--- What this task involves ---
Tally the lines in the data below where the word "size" appears, and give the tally alone.

Plain-text engineering files
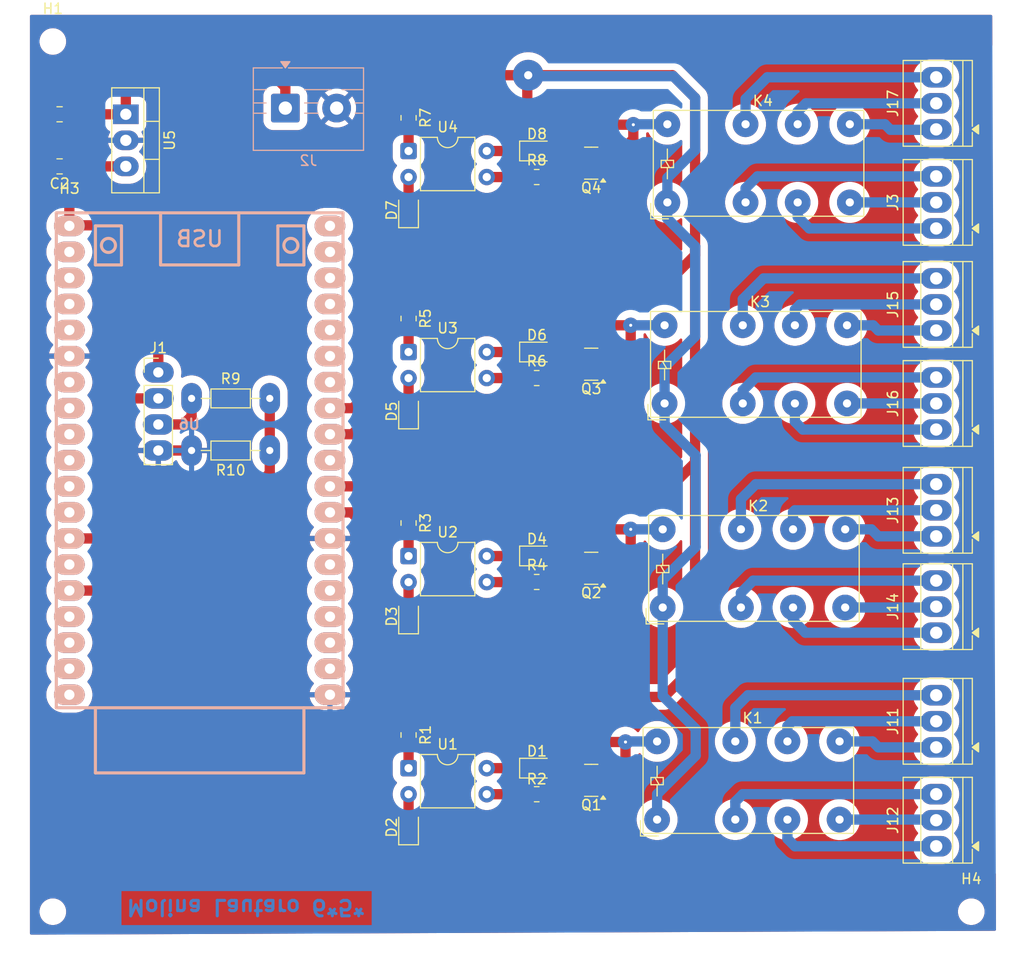
<source format=kicad_pcb>
(kicad_pcb
	(version 20241229)
	(generator "pcbnew")
	(generator_version "9.0")
	(general
		(thickness 1.6)
		(legacy_teardrops no)
	)
	(paper "A4")
	(layers
		(0 "F.Cu" signal)
		(2 "B.Cu" signal)
		(9 "F.Adhes" user "F.Adhesive")
		(11 "B.Adhes" user "B.Adhesive")
		(13 "F.Paste" user)
		(15 "B.Paste" user)
		(5 "F.SilkS" user "F.Silkscreen")
		(7 "B.SilkS" user "B.Silkscreen")
		(1 "F.Mask" user)
		(3 "B.Mask" user)
		(17 "Dwgs.User" user "User.Drawings")
		(19 "Cmts.User" user "User.Comments")
		(21 "Eco1.User" user "User.Eco1")
		(23 "Eco2.User" user "User.Eco2")
		(25 "Edge.Cuts" user)
		(27 "Margin" user)
		(31 "F.CrtYd" user "F.Courtyard")
		(29 "B.CrtYd" user "B.Courtyard")
		(35 "F.Fab" user)
		(33 "B.Fab" user)
		(39 "User.1" user)
		(41 "User.2" user)
		(43 "User.3" user)
		(45 "User.4" user)
	)
	(setup
		(pad_to_mask_clearance 0)
		(allow_soldermask_bridges_in_footprints no)
		(tenting front back)
		(pcbplotparams
			(layerselection 0x00000000_00000000_55555555_5755f5ff)
			(plot_on_all_layers_selection 0x00000000_00000000_00000000_00000000)
			(disableapertmacros no)
			(usegerberextensions no)
			(usegerberattributes yes)
			(usegerberadvancedattributes yes)
			(creategerberjobfile yes)
			(dashed_line_dash_ratio 12.000000)
			(dashed_line_gap_ratio 3.000000)
			(svgprecision 4)
			(plotframeref no)
			(mode 1)
			(useauxorigin no)
			(hpglpennumber 1)
			(hpglpenspeed 20)
			(hpglpendiameter 15.000000)
			(pdf_front_fp_property_popups yes)
			(pdf_back_fp_property_popups yes)
			(pdf_metadata yes)
			(pdf_single_document no)
			(dxfpolygonmode yes)
			(dxfimperialunits yes)
			(dxfusepcbnewfont yes)
			(psnegative no)
			(psa4output no)
			(plot_black_and_white yes)
			(sketchpadsonfab no)
			(plotpadnumbers no)
			(hidednponfab no)
			(sketchdnponfab yes)
			(crossoutdnponfab yes)
			(subtractmaskfromsilk no)
			(outputformat 1)
			(mirror no)
			(drillshape 1)
			(scaleselection 1)
			(outputdirectory "")
		)
	)
	(net 0 "")
	(net 1 "Net-(D1-A)")
	(net 2 "Net-(D2-A)")
	(net 3 "GND")
	(net 4 "Net-(D3-A)")
	(net 5 "Net-(D4-A)")
	(net 6 "Net-(D5-A)")
	(net 7 "Net-(D6-A)")
	(net 8 "Net-(D7-A)")
	(net 9 "Net-(D8-A)")
	(net 10 "Net-(Q1-B)")
	(net 11 "Net-(Q2-B)")
	(net 12 "Net-(Q3-B)")
	(net 13 "Net-(Q4-B)")
	(net 14 "Net-(R1-Pad2)")
	(net 15 "Net-(R2-Pad1)")
	(net 16 "Net-(R3-Pad2)")
	(net 17 "Net-(R4-Pad1)")
	(net 18 "Net-(R5-Pad2)")
	(net 19 "Net-(R6-Pad1)")
	(net 20 "Net-(R7-Pad2)")
	(net 21 "Net-(R8-Pad1)")
	(net 22 "+5V")
	(net 23 "+12V")
	(net 24 "NC-1-11")
	(net 25 "NO-2-12")
	(net 26 "NC-2-13")
	(net 27 "CO-2-13")
	(net 28 "NO-2-13")
	(net 29 "NC-1-14")
	(net 30 "NO-1-14")
	(net 31 "CO-1-14")
	(net 32 "NC-2-15")
	(net 33 "CO-2-15")
	(net 34 "NO-2-15")
	(net 35 "NC-1-16")
	(net 36 "NO-1-16")
	(net 37 "CO-1-16")
	(net 38 "NO-2-17")
	(net 39 "NC-2-17")
	(net 40 "CO-2-17")
	(net 41 "NO-1-18")
	(net 42 "CO-1-18")
	(net 43 "NC-1-18")
	(net 44 "NC-2-12")
	(net 45 "CO-2-12")
	(net 46 "DATO K1")
	(net 47 "DATO K2")
	(net 48 "DATO K3")
	(net 49 "DATO K4")
	(net 50 "unconnected-(U6-IO25-Pad9)")
	(net 51 "unconnected-(U6-IO27-Pad11)")
	(net 52 "unconnected-(U6-IO14-Pad12)")
	(net 53 "unconnected-(U6-CLK-Pad20)")
	(net 54 "unconnected-(U6-IO33-Pad8)")
	(net 55 "unconnected-(U6-IO22-Pad36)")
	(net 56 "unconnected-(U6-SVP-Pad3)")
	(net 57 "unconnected-(U6-SVN-Pad4)")
	(net 58 "unconnected-(U6-CMD-Pad18)")
	(net 59 "unconnected-(U6-SD2-Pad16)")
	(net 60 "unconnected-(U6-SD3-Pad17)")
	(net 61 "unconnected-(U6-IO12-Pad13)")
	(net 62 "unconnected-(U6-IO02-Pad24)")
	(net 63 "unconnected-(U6-IO21-Pad33)")
	(net 64 "unconnected-(U6-TXD0-Pad35)")
	(net 65 "unconnected-(U6-IO26-Pad10)")
	(net 66 "unconnected-(U6-EN-Pad2)")
	(net 67 "unconnected-(U6-IO5-Pad29)")
	(net 68 "unconnected-(U6-3V3-Pad1)")
	(net 69 "unconnected-(U6-RXD0-Pad34)")
	(net 70 "unconnected-(U6-IO13-Pad15)")
	(net 71 "unconnected-(U6-IO35-Pad6)")
	(net 72 "unconnected-(U6-IO4-Pad26)")
	(net 73 "unconnected-(U6-SD0-Pad21)")
	(net 74 "unconnected-(U6-IO15-Pad23)")
	(net 75 "unconnected-(U6-SD1-Pad22)")
	(net 76 "unconnected-(U6-IO0-Pad25)")
	(net 77 "NO-1-11")
	(net 78 "CO-1-11")
	(net 79 "trig")
	(net 80 "echo")
	(net 81 "D echo")
	(net 82 "unconnected-(U6-IO23-Pad37)")
	(footprint "TerminalBlock:TerminalBlock_Xinya_XY308-2.54-3P_1x03_P2.54mm_Horizontal" (layer "F.Cu") (at 119.18125 165.613 90))
	(footprint "Relay_THT:Relay_DPDT_Finder_30.22" (layer "F.Cu") (at 92.5285 151.9775))
	(footprint "TerminalBlock:TerminalBlock_Xinya_XY308-2.54-3P_1x03_P2.54mm_Horizontal" (layer "F.Cu") (at 119.18125 145.039 90))
	(footprint "TerminalBlock:TerminalBlock_Xinya_XY308-2.54-3P_1x03_P2.54mm_Horizontal" (layer "F.Cu") (at 119.18125 154.437 90))
	(footprint "MacroLib:TO-220-3_Vertical" (layer "F.Cu") (at 40.203 106.596 -90))
	(footprint "Diode_SMD:D_0805_2012Metric" (layer "F.Cu") (at 80.2675 107.465))
	(footprint "Package_DIP:DIP-4_W7.62mm" (layer "F.Cu") (at 67.75875 146.965))
	(footprint "Package_TO_SOT_SMD:SOT-23" (layer "F.Cu") (at 85.56125 148.1525 180))
	(footprint "TerminalBlock:TerminalBlock_Xinya_XY308-2.54-3P_1x03_P2.54mm_Horizontal" (layer "F.Cu") (at 119.18125 115.0175 90))
	(footprint "Relay_THT:Relay_DPDT_Finder_30.22" (layer "F.Cu") (at 92.98125 112.4775))
	(footprint "TerminalBlock:TerminalBlock_Xinya_XY308-2.54-3P_1x03_P2.54mm_Horizontal" (layer "F.Cu") (at 119.18125 124.968 90))
	(footprint "TerminalBlock:TerminalBlock_Xinya_XY308-2.54-3P_1x03_P2.54mm_Horizontal" (layer "F.Cu") (at 119.18125 134.625 90))
	(footprint "TerminalBlock:TerminalBlock_Xinya_XY308-2.54-3P_1x03_P2.54mm_Horizontal" (layer "F.Cu") (at 119.18125 175.26 90))
	(footprint "Capacitor_SMD:C_0805_2012Metric" (layer "F.Cu") (at 33.75 108.966 180))
	(footprint "LED_SMD:LED_0805_2012Metric" (layer "F.Cu") (at 67.75875 113.2575 90))
	(footprint "LED_SMD:LED_0805_2012Metric" (layer "F.Cu") (at 67.75875 152.8575 90))
	(footprint "Resistor_SMD:R_0805_2012Metric" (layer "F.Cu") (at 80.2475 110.005))
	(footprint "MountingHole:MountingHole_2.1mm" (layer "F.Cu") (at 122.6 181.64))
	(footprint "Diode_SMD:D_0805_2012Metric" (layer "F.Cu") (at 80.2675 127.0675))
	(footprint "Resistor_SMD:R_0805_2012Metric" (layer "F.Cu") (at 80.2475 149.49))
	(footprint "Package_TO_SOT_SMD:SOT-23" (layer "F.Cu") (at 85.56125 108.6525 180))
	(footprint "Package_DIP:DIP-4_W7.62mm" (layer "F.Cu") (at 67.75875 127.0675))
	(footprint "LED_SMD:LED_0805_2012Metric" (layer "F.Cu") (at 67.75875 173.43 90))
	(footprint "Resistor_SMD:R_0805_2012Metric" (layer "F.Cu") (at 67.75875 123.8 -90))
	(footprint "Resistor_THT:R_Axial_DIN0204_L3.6mm_D1.6mm_P7.62mm_Horizontal" (layer "F.Cu") (at 54.232 136.67 180))
	(footprint "Relay_THT:Relay_DPDT_Finder_30.22" (layer "F.Cu") (at 92.71 132.08))
	(footprint "TerminalBlock:TerminalBlock_Xinya_XY308-2.54-3P_1x03_P2.54mm_Horizontal" (layer "F.Cu") (at 119.18125 105.3575 90))
	(footprint "Resistor_SMD:R_0805_2012Metric" (layer "F.Cu") (at 67.75875 104.2325 -90))
	(footprint "Resistor_SMD:R_0805_2012Metric" (layer "F.Cu") (at 67.75875 143.74 -90))
	(footprint "LED_SMD:LED_0805_2012Metric" (layer "F.Cu") (at 67.75875 132.87 90))
	(footprint "Capacitor_SMD:C_0805_2012Metric" (layer "F.Cu") (at 33.75 103.886 180))
	(footprint "Package_TO_SOT_SMD:SOT-23" (layer "F.Cu") (at 85.56125 128.255 180))
	(footprint "Resistor_SMD:R_0805_2012Metric" (layer "F.Cu") (at 80.2475 129.6075))
	(footprint "Diode_SMD:D_0805_2012Metric"
		(layer "F.Cu")
		(uuid "c94be1d8-a31a-4fdc-8252-1bc6f212594f")
		(at 80.2675 146.95)
		(descr "Diode SMD 0805 (2012 Metric), square (rectangular) end terminal, IPC-7351 nominal, (Body size source: https://docs.google.com/spreadsheets/d/1BsfQQcO9C6DZCsRaXUlFlo91Tg2WpOkGARC1WS5S8t0/edit?usp=sharing), generated with kicad-footprint-generator")
		(tags "diode")
		(property "Reference" "D4"
			(at 0 -1.65 0)
			(layer "F.SilkS")
			(uuid "3ad8b482-2df8-4a2d-8d21-9978a97746dd")
			(effects
				(font
					(size 1 1)
					(thickness 0.15)
				)
			)
		)
		(property "Value" "D"
			(at 0 1.65 0)
			(layer "F.Fab")
			(uuid "8afaacc1-b9c7-442f-8538-86dc514c5a70")
			(effects
				(font
					(size 1 1)
					(thickness 0.15)
				)
			)
		)
		(property "Datasheet" ""
			(at 0 0 0)
			(layer "F.Fab")
			(hide yes)
			(uuid "b636322f-1e00-49ed-89f7-e576bc7971c3")
			(effects
				(font
					(size 1.27 1.27)
					(thickness 0.15)
				)
			)
		)
		(property "Description" "Diode"
			(at 0 0 0)
			(layer "F.Fab")
			(hide yes)
			(uuid
... [530309 chars truncated]
</source>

--- Answer section ---
4